Now, I guess this person could quit their job and just want their existing 401k to manage it through hard times, or they could trust their fund managers.

In the 401k world, there is no shorting. As I see it.

but here again we put the blame on schwab. Its not very hard to research exactly what mutual funds you have available in your 401K. Lets take Fidelity as an example. I can research the 50 mutual funds available to me. I can see exactly what companies make up that mutual fund. I can research those companies and see if I think it is a wise investment or not. No matter what the fund managers say, I can be informed on my own. People can't just sit back and let other people tell them what to do with their money. You have to take a little initiative and do the research and come up with a plan on your own.

You are right, you can't short you holding in your 401K. However, you aren't limited to just holding a 401K, you can buy stocks outside that, or you can short stocks outside that. Many different investment strategies out there to make money, or lose money.

Guest JohnDenver
Posted

but here again we put the blame on schwab. Its not very hard to research exactly what mutual funds you have available in your 401K. Lets take Fidelity as an example. I can research the 50 mutual funds available to me. I can see exactly what companies make up that mutual fund. I can research those companies and see if I think it is a wise investment or not. No matter what the fund managers say, I can be informed on my own. People can't just sit back and let other people tell them what to do with their money. You have to take a little initiative and do the research and come up with a plan on your own.

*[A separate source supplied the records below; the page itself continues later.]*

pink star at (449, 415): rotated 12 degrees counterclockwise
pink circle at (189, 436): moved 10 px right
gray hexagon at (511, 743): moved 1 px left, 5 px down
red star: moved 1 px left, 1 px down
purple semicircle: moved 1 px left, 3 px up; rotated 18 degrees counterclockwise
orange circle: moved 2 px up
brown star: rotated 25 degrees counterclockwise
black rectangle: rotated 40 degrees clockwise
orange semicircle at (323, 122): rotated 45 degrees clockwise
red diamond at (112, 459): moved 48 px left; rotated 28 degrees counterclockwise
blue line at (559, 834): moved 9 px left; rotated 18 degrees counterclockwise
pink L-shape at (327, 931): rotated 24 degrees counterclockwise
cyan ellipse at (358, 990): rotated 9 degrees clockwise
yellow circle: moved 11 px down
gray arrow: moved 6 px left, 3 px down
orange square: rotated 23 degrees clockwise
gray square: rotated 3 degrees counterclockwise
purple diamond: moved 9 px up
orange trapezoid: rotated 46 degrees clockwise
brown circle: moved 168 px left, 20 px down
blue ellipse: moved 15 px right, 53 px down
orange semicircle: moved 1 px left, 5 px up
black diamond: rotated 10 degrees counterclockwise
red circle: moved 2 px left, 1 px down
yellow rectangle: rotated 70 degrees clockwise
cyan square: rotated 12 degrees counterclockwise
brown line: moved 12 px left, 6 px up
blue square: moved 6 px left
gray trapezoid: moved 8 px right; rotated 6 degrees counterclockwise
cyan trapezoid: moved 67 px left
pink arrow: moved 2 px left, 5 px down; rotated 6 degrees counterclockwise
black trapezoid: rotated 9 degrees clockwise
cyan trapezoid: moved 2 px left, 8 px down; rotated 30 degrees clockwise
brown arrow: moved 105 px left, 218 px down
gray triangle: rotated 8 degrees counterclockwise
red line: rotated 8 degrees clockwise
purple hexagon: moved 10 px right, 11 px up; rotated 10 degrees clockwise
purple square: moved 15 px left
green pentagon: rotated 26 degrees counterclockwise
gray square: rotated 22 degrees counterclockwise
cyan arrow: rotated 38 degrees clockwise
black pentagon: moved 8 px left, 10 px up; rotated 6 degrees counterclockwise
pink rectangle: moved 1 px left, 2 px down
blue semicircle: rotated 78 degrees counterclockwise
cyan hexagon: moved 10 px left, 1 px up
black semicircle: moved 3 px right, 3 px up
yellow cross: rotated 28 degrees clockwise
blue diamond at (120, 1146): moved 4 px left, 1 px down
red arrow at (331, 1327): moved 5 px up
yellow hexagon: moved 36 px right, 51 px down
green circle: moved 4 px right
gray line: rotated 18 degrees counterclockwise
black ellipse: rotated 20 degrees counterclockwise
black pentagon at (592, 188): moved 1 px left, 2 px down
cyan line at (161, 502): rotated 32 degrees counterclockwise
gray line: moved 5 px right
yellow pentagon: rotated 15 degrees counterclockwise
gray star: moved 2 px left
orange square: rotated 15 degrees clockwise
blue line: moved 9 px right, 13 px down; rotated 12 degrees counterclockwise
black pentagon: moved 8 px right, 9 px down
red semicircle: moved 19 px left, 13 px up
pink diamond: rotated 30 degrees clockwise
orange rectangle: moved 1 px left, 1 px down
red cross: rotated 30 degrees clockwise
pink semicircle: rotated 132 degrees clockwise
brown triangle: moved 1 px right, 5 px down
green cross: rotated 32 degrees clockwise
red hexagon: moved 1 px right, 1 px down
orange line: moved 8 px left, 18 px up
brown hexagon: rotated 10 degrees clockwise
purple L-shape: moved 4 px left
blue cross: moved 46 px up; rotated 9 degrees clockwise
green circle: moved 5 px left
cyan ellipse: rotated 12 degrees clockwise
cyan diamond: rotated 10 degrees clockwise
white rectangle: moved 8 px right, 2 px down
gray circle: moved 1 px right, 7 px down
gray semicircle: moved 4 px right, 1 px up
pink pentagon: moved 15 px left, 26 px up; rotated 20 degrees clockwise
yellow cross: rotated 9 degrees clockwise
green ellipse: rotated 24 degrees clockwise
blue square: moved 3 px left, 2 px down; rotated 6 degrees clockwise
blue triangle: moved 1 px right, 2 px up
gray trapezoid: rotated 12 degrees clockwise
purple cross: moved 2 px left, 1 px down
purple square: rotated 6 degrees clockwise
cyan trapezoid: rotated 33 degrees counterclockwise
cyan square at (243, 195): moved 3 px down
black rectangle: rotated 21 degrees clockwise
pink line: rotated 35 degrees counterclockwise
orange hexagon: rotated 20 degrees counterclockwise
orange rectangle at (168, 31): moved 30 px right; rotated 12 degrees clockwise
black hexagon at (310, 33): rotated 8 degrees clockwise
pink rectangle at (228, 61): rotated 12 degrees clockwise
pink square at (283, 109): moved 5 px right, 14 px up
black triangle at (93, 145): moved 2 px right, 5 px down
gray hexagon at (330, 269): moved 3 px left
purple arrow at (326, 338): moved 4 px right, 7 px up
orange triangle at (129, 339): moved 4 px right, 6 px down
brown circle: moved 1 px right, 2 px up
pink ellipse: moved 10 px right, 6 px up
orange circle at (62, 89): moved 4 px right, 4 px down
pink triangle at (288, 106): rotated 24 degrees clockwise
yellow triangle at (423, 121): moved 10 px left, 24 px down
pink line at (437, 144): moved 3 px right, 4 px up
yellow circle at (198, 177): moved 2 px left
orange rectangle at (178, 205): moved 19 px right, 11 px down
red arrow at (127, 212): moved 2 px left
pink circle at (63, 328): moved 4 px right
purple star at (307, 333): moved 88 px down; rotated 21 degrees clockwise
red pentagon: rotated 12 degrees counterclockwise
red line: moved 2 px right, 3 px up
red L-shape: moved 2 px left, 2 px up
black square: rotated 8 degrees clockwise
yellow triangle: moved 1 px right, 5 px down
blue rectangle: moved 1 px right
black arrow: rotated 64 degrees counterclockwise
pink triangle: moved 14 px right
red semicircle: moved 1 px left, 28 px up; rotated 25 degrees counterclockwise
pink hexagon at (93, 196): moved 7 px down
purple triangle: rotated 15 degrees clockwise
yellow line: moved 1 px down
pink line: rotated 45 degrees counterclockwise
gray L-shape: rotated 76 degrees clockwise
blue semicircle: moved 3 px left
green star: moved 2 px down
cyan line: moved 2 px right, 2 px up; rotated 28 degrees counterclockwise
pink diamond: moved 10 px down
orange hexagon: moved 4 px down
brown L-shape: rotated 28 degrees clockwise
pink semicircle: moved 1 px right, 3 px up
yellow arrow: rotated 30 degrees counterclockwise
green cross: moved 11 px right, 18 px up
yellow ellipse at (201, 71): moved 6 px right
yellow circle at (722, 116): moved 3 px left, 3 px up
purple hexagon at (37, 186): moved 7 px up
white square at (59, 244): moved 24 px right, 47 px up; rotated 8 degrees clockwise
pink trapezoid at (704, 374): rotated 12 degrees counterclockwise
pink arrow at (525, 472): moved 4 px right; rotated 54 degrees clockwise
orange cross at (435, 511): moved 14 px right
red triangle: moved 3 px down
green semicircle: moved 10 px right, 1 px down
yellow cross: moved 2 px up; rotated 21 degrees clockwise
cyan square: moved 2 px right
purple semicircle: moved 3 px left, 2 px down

You are right, you can't short you holding in your 401K. However, you aren't limited to just holding a 401K, you can buy stocks outside that, or you can short stocks outside that. Many different investment strategies out there to make money, or lose money.

I say that in this case, Schwabb would be responsible for offering a product (fund) with a dismal output. They are charging people money to use their service, fees, %, etc... Free market should have kept them wanting to make their people money, so they got more money. Sure. the end user should have transferred it all to bonds of some sort, but hell, they are even down a lot. But, they are young, the risky funds will come back (so free marketers tell them) and just don't look at the 401k often. It will all work out. Yes, I read that on cnnmoney, msnbc, fox, etc. That is how they recommend to stay sane in this market condition.

In anything you do, you are trusting someone somewhere. Your research as to what investments a fund has... doesn't tell you completely what you need to know. I don't see a fund out there at all (even the Sin Fund) that has done *even* this year.

That is precisely what a 401k is (or at least what is advertised). You put your money in. The fund managers are supposed to watch it and keep everyone's interests in mind ... i.e.. make money. Don't make faulty investments on behalf of your customers.

Sure, you can post-tax invest your money in stocks. But I doubt a person who isn't quick enough to login to their 401k to reallocate investments, will be quick enough to (effectively) day trade. Especially if they are a busy person with personal matters (soccer games, life, etc). They will have to trust someone and some point. It isn't even a reality to say you have complete control.